Stepping away from a platform 150 feet in the air and hurtling down hundreds of feet of cable in the forest canopy brought back a bit of that old feeling—minus the free-fall element. The limbic/reptilian brain (designed to ensure survival at all cost) screamed: Are you nuts? What are you thinking? No, no, NO! Once in flight, every other dopamine receptor shrieked: Yes, yes, YES!
During my AdrenaLINE experience the attention paid to safety was meticulous and constant. From the moment I boarded the company shuttle service from the Clipper terminal in Victoria, every detail of what the ten of us on board were to expect was explained.
On arrival at Guest Services we were registered, helmeted, harnessed, and instructed on procedures before taking a first run on a training cable. Then we made our way to the top of the course in an ex-military all-terrain vehicle. Every step of the way individual safety was top priority as one by one we soared down 8 ziplines and crossed over 2 suspension bridges. The longest line was about 305 meters (1000 feet) and the fastest hurled us down at 60 kilometers per hour (almost 40 mph).
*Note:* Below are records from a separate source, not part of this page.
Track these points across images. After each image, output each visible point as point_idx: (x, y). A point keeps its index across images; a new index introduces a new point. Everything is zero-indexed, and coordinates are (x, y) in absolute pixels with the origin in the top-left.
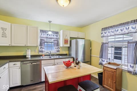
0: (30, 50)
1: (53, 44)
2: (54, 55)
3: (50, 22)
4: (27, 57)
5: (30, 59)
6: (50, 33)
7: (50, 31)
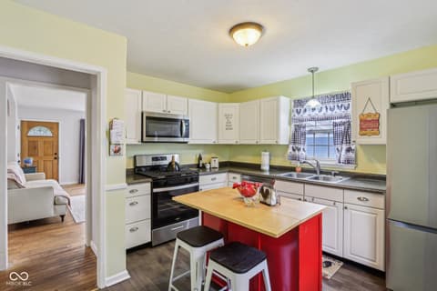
0: (267, 153)
1: (331, 135)
2: (330, 174)
3: (312, 71)
4: (263, 168)
5: (268, 174)
6: (313, 103)
7: (313, 97)
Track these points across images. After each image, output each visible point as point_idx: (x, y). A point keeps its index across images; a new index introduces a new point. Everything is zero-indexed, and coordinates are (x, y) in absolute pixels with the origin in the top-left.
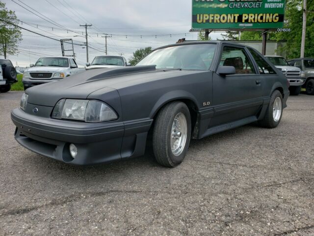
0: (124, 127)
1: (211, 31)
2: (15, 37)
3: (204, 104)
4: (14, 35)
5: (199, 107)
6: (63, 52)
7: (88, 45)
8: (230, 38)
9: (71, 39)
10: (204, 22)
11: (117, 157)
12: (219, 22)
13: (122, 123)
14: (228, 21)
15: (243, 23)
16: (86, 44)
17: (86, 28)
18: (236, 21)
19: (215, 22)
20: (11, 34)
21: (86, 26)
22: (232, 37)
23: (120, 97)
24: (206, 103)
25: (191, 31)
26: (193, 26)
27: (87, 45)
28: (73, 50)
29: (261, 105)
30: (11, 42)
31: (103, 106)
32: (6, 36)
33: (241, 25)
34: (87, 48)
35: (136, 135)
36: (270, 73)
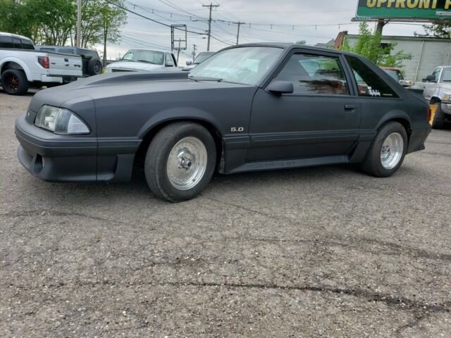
0: (98, 144)
1: (387, 22)
2: (119, 19)
3: (233, 129)
4: (118, 17)
5: (222, 133)
6: (172, 43)
7: (211, 34)
8: (437, 32)
9: (184, 25)
10: (379, 5)
11: (92, 178)
12: (403, 6)
13: (95, 138)
14: (420, 6)
15: (447, 10)
16: (207, 33)
17: (211, 10)
18: (434, 6)
19: (397, 6)
20: (115, 15)
21: (211, 6)
22: (442, 31)
23: (95, 108)
24: (237, 129)
25: (354, 20)
26: (358, 13)
27: (209, 35)
28: (186, 41)
29: (355, 141)
30: (114, 26)
31: (73, 117)
32: (108, 17)
33: (438, 13)
34: (209, 38)
35: (117, 156)
36: (382, 96)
Throughout, our guides kept up a humorous banter, pointed out landmarks, and demonstrated various “tricks” we might try on the line. When done, they collected our gear and we returned to the city via the shuttle.
The world looks quite different from an eagle’s vantage point, swaying in the wind high in the canopy and flying down the cable. After many weeks without rain the forest floor is warm and the air redolent with dry grasses, pitch and sea, a characteristic West Coast summer fragrance that never fails to pinch hard in my heart. Like the ride–Zip! Spin! Fly! Land!—summer’s moment is too brief. Sigh. At the end of the ride, I want to have it all over again.